Reputation: 527
When I use Python, I'm getting some significant rounding errors that seem too large for simply floating point problems. I have the following variables:
p = 2.2*10**9
m = 0.510999*10**6
I then send it through the following:
b = 1/np.sqrt((m/p)**2 + 1) = 0.99999997302479693
I then use this value through another equation that should return p:
p = (1/np.sqrt(1-b**2)) * m * b = 2200000008.1937...
Aforementioned gives a difference in p of 8.19... (error in the 9th decimal place if scientific notation is used), which seems to be way too big to be simply a matter of rounding.
I've tried using Decimal().sqrt()
with arbitrarily high precision for all the calculations and I get a difference in p of 1.8935..., which is only marginally better.

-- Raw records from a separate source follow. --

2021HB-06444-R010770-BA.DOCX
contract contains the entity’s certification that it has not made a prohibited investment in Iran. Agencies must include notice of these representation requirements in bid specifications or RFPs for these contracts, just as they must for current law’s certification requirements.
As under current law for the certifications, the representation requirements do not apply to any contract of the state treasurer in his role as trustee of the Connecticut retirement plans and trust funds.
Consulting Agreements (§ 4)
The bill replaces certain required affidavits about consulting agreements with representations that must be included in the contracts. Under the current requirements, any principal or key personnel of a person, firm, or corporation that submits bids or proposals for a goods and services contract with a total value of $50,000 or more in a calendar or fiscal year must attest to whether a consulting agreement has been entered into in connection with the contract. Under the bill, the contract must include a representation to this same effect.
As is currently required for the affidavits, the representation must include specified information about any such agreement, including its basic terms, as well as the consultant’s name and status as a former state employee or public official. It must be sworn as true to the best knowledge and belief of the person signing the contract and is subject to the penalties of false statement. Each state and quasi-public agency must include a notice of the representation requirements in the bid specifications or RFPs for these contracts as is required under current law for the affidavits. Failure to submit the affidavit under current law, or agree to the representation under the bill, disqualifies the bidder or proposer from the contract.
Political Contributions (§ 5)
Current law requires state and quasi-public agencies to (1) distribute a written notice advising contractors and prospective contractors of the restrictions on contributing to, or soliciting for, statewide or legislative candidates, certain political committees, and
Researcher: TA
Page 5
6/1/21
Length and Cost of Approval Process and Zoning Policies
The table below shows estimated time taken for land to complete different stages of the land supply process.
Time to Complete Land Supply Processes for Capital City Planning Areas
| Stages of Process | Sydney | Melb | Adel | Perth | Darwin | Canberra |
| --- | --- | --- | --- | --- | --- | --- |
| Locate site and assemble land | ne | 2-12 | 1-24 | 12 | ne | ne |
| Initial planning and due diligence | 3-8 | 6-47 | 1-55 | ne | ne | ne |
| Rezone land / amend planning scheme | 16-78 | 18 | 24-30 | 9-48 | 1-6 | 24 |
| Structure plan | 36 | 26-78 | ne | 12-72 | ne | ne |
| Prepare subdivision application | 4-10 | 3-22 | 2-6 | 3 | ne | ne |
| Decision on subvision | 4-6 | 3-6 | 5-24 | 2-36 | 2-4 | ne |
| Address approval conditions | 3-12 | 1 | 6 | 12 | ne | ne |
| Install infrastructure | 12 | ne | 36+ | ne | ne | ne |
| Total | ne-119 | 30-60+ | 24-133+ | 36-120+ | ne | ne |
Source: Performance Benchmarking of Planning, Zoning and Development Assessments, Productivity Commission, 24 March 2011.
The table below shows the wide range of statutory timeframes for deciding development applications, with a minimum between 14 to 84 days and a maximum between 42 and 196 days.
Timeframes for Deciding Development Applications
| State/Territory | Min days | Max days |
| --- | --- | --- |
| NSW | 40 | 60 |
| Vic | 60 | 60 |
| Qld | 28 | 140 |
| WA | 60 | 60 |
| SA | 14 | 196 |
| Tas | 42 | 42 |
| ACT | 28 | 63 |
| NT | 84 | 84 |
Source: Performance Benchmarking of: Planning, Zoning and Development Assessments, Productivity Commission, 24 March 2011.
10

Is there a better way of getting higher precision?
Upvotes: 3
Views: 126
Reputation: 26040
It is the operation
sqrt(1+x)
that loses you that much precision. Or really the 1+x
part of it. As your x=(m/p)**2
has the magnitude 1e-6
, you lose about 5-6 digits of the 15-16 valid decimal digits of x
, so that only 9-10 valid digits remain. And in the reconstruction you see exactly that, (only) the leading 9 digits are correct.